As always your post is clarifying and illuminating. Given that both “originalism” and “living constitutionalism” are intellectual strands inside of our tradition and given both are enduring psychological responses to change the question of which wins out in particular moments, how, and why becomes critically important. Obviously, beyond how to interpret a text, these two approaches reflect very different world views and understandings of human individual and social development. My sense is when they are polarized as zero sum perspectives as they are today there are only two ways out. One is a fight to the “death” which becomes about organizing and power and defeating the other. The second is for the “living constitutionalism” side to locate the partial truths – however partial – of the “originalism that are generating its resonance for people and address/integrate those partial truths into an even more integrative societal living position…
As always, Irwin, you are insightful and a peacemaker across intellectual/moral gulfs. It is good to hear from you. Yes, we do need that sort of detente. The seriously thoughtful Living Constitution people do not just dismiss the actual words of texts: it’s about a living constitution, but that means it is as much about a constitution as it is about living. I don’t know for sure, but I think it is harder for originalists to find common ground. The real divide, however (I am pretty sure) goes beyond the philosophical argument. People identify with one side or the other because of the communities that each one represents and the worldview that they think each one presupposes. True conservatives want to conserve; they are not just intellectually, but also viscerally, drawn to the position of circling the wagons and protecting old truths and old ways of life. Living constitutionalists are by nature liberal; both intellectually and viscerally, they think they see a better world that demands change beyond the status quo.
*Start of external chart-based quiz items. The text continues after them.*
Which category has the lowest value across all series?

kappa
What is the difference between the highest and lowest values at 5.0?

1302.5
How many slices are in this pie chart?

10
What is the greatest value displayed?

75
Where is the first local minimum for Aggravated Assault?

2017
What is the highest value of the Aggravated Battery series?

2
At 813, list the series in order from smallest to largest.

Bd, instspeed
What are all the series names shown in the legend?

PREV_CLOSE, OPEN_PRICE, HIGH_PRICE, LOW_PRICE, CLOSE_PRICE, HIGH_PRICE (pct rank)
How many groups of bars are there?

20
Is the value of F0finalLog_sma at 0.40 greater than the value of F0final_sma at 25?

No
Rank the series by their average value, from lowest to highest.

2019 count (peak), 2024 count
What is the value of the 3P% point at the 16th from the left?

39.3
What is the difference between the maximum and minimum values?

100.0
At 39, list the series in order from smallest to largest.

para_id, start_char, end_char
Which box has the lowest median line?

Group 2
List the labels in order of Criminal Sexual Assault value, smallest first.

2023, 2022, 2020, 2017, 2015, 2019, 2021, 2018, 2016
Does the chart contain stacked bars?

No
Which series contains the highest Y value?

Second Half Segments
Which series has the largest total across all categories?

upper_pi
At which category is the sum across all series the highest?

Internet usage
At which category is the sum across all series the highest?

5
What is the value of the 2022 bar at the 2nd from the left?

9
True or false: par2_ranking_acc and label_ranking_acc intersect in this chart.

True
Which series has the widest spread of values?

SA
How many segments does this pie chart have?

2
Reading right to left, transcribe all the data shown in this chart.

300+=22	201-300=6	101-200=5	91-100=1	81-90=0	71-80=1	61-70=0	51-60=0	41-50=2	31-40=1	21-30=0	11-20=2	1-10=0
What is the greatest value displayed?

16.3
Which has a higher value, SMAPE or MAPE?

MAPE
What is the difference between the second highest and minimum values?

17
In both cases, intellectual tendencies (governed in part, I believe, by DNA, actually) get nurtured by environment. There is plenty of evidence that Catholics began turning conservative even before Roe, but then were urged to take a strong stance on Roe by the Catholic bishops who were trying to conserve the old Catholic religious-ethnic communities. Similarly, Jews: Jews became more and more liberal in response to the conservative mood of the country, and then were urged on by rabbis who wanted to defend the liberalism that gave Jews such freedom. I do not make light of the deep and deeply felt moral stance of the two communities. But I do understand it as a function of both personal and sociological forces. It is those forces that are driving us ever further apart.